California ha liderado la nación en el avance hacia los vehículos eléctricos. Durante más de 50 años, el estado ha tenido la autoridad única de la EPA para establecer estándares de emisiones de escape que son más estrictos que los del gobierno federal; esto fue fundamental para los esfuerzos por resolver los notorios problemas de smog y calidad del aire del estado. El poder que tiene la administración Trump Movido a cancelarEsta fue también la base del plan de California. Prohibir la venta de coches nuevos a gasolina para 2035.
La administración volvió a apuntar a los vehículos eléctricos en su anuncio del jueves.
“Se ha eliminado la transición obligatoria a los vehículos eléctricos”, afirmó Zeldin. “Los fabricantes de automóviles ya no se verán presionados a cambiar sus flotas a vehículos eléctricos, vehículos que aún no se venden en los concesionarios de todo Estados Unidos”.

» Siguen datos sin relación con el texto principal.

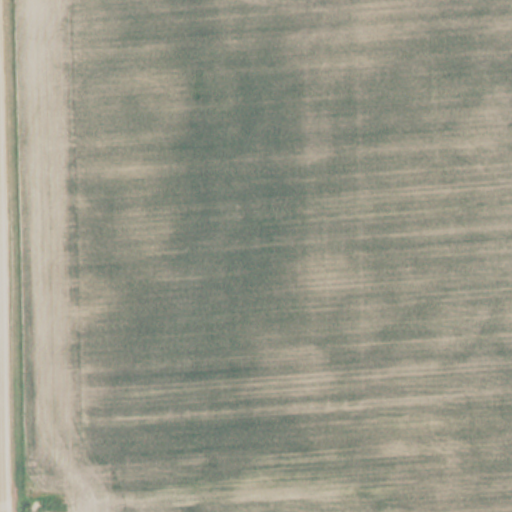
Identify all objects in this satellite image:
road: (0, 508)
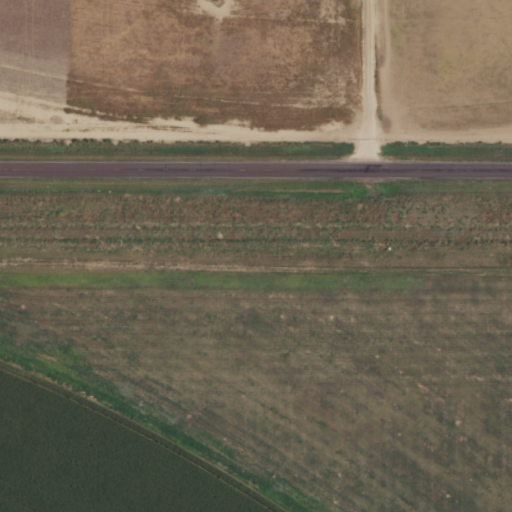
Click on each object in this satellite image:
road: (256, 167)
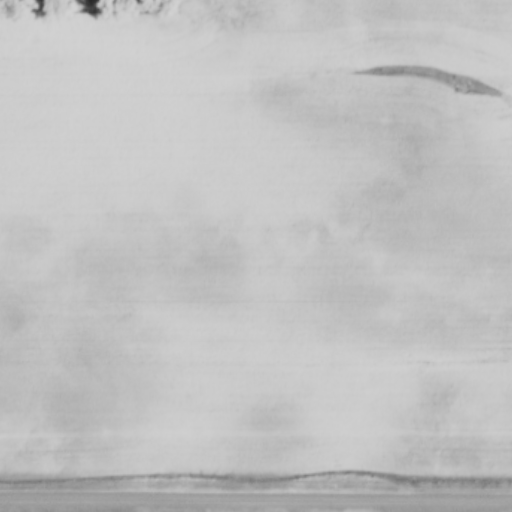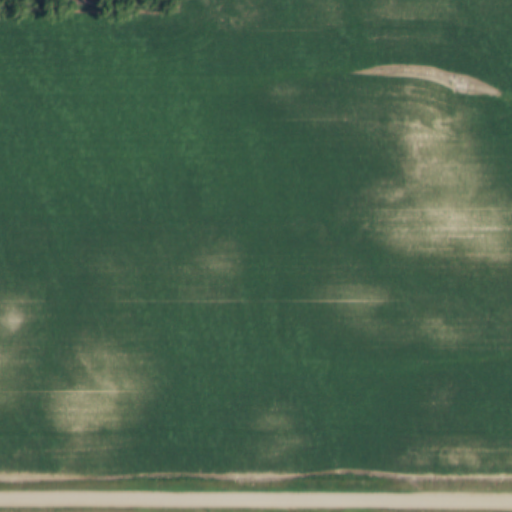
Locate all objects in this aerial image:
road: (256, 500)
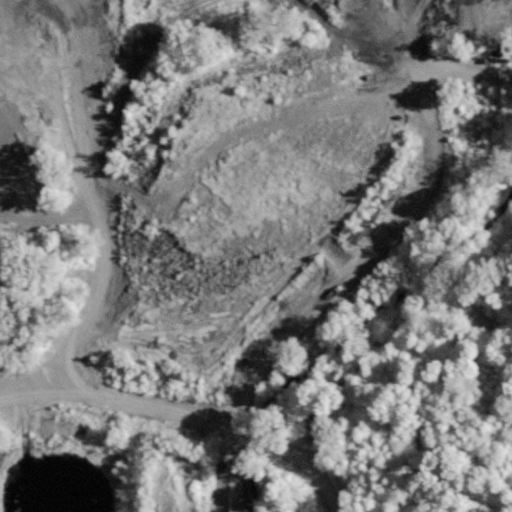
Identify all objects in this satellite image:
road: (459, 64)
road: (92, 192)
road: (46, 214)
road: (385, 244)
quarry: (256, 256)
road: (181, 408)
road: (223, 470)
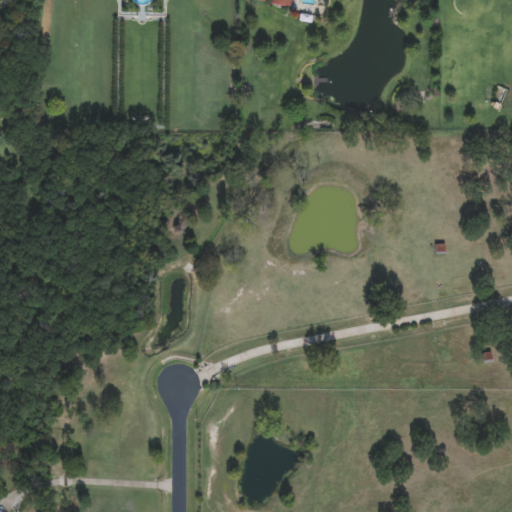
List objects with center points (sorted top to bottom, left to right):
building: (275, 2)
building: (276, 2)
road: (343, 334)
road: (180, 448)
road: (74, 482)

Pero los esfuerzos para detener la transición energética pueden ser demasiado pocos y demasiado tardíos, dijo Hannah Safford, exdirectora de transporte y resiliencia en la Oficina de Política Climática de la Casa Blanca durante la administración Biden.
“Los coches eléctricos tienen más sentido económico para la gente, cada vez hay más modelos disponibles y la administración no necesariamente puede impedir eso”, dijo Safford, que ahora es subdirector de clima y medio ambiente de la Federación de Científicos Estadounidenses.

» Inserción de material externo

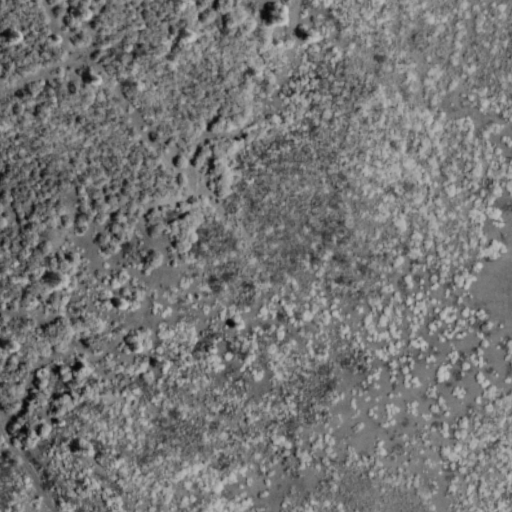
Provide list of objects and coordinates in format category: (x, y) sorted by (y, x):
road: (23, 465)
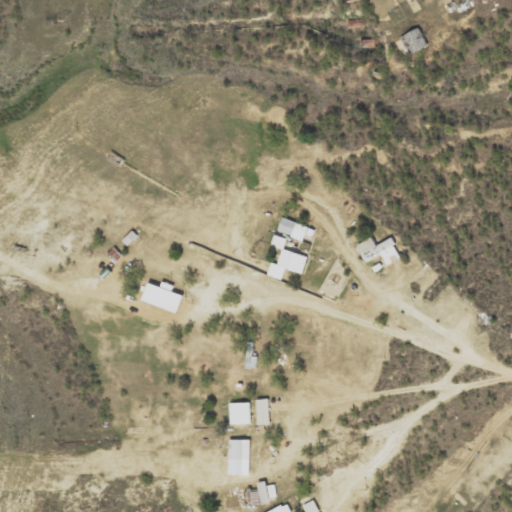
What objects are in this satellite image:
building: (415, 41)
building: (292, 229)
building: (379, 252)
building: (286, 260)
building: (204, 268)
building: (333, 281)
building: (163, 296)
road: (349, 314)
road: (304, 377)
building: (263, 411)
building: (240, 413)
building: (239, 451)
building: (280, 508)
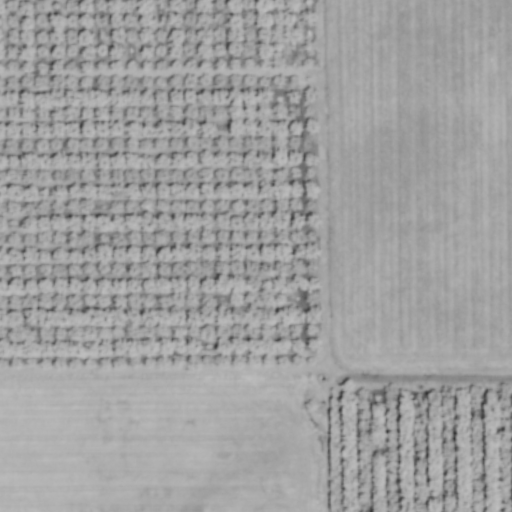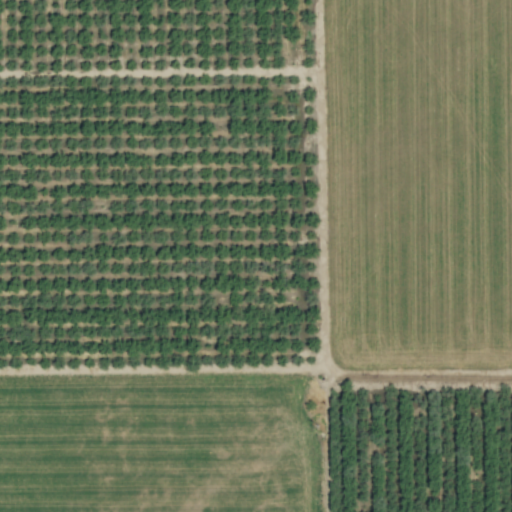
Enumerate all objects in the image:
crop: (255, 255)
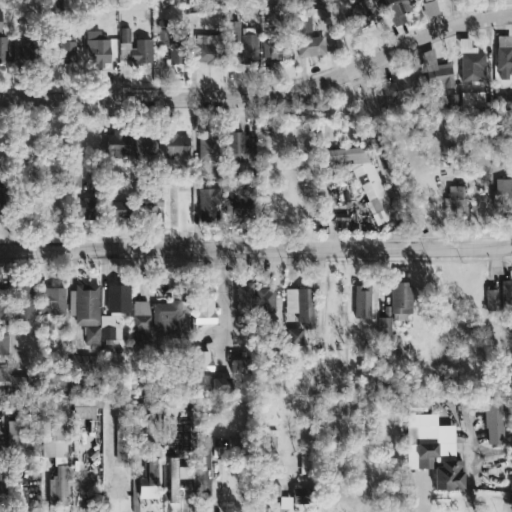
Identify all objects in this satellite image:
building: (428, 7)
building: (395, 12)
building: (395, 12)
building: (301, 23)
building: (301, 23)
building: (161, 37)
building: (161, 37)
building: (246, 45)
building: (247, 45)
building: (309, 46)
building: (309, 47)
building: (95, 48)
building: (95, 48)
building: (131, 48)
building: (132, 48)
building: (2, 49)
building: (2, 49)
building: (273, 49)
building: (64, 50)
building: (273, 50)
building: (64, 51)
building: (173, 51)
building: (174, 51)
building: (18, 52)
building: (19, 52)
building: (203, 53)
building: (204, 54)
building: (502, 56)
building: (503, 56)
building: (469, 62)
building: (469, 62)
building: (435, 70)
building: (436, 71)
road: (263, 96)
building: (470, 99)
building: (471, 99)
building: (115, 144)
building: (115, 144)
building: (144, 146)
building: (144, 146)
building: (174, 146)
building: (174, 146)
building: (205, 148)
building: (205, 148)
building: (236, 148)
building: (236, 149)
building: (363, 180)
building: (364, 180)
building: (502, 191)
building: (503, 192)
building: (454, 198)
building: (454, 198)
building: (208, 202)
building: (208, 202)
building: (85, 208)
building: (114, 208)
building: (85, 209)
building: (114, 209)
road: (418, 229)
road: (464, 234)
road: (256, 238)
road: (330, 239)
road: (256, 249)
building: (505, 292)
building: (506, 293)
building: (490, 299)
building: (0, 300)
building: (50, 300)
building: (254, 300)
building: (490, 300)
building: (1, 301)
building: (51, 301)
building: (254, 301)
building: (360, 301)
building: (399, 301)
building: (399, 301)
building: (361, 302)
building: (22, 303)
building: (23, 303)
road: (219, 303)
building: (299, 303)
building: (82, 304)
building: (299, 304)
building: (83, 305)
building: (203, 308)
building: (203, 309)
building: (113, 310)
building: (114, 311)
building: (165, 315)
building: (165, 315)
building: (140, 317)
building: (140, 317)
building: (382, 327)
building: (382, 327)
building: (91, 335)
building: (91, 336)
building: (292, 336)
building: (293, 336)
building: (2, 345)
building: (3, 345)
building: (201, 361)
building: (202, 361)
building: (236, 365)
building: (237, 365)
building: (9, 378)
building: (9, 379)
building: (56, 380)
building: (56, 380)
building: (200, 384)
building: (201, 384)
building: (220, 385)
building: (220, 385)
building: (54, 406)
building: (55, 406)
building: (83, 406)
building: (84, 407)
building: (492, 422)
building: (492, 423)
building: (12, 432)
building: (12, 432)
building: (120, 445)
building: (120, 446)
building: (431, 451)
building: (432, 451)
building: (202, 455)
building: (202, 456)
building: (54, 465)
building: (55, 466)
building: (175, 477)
building: (175, 478)
building: (146, 479)
building: (147, 479)
road: (216, 480)
building: (202, 483)
building: (202, 484)
building: (117, 488)
building: (118, 488)
building: (509, 490)
building: (509, 490)
building: (300, 495)
building: (301, 495)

Aún así, algunos fabricantes de automóviles y grupos comerciales apoyaron la decisión de la EPA, al igual que los grupos de la industria de los combustibles fósiles y aquellos comprometidos con los mercados libres y la reforma regulatoria. Entre ellos se encontraba la Asociación Independiente del Petróleo. Elogió a la administración estadounidense por sus “esfuerzos para reformar y racionalizar las regulaciones sobre las emisiones de gases de efecto invernadero”.
Ford, que ha invertido en vehículos eléctricos y recientemente completó un prototipo30.000 camiones eléctricosEn una declaración al Times, dijo que apreciaba la medida de la EPA “para abordar el desequilibrio entre los actuales estándares de emisiones y las preferencias de los consumidores”.
Mientras tanto, Toyota se remitió a una declaración de John Bozzella, presidente de la Alianza para la Innovación Automotriz, quien dijo de manera similar que “las regulaciones de emisiones automotrices finalizadas bajo la administración anterior son extremadamente desafiantes para los fabricantes de automóviles dada la demanda actual del mercado de vehículos eléctricos”.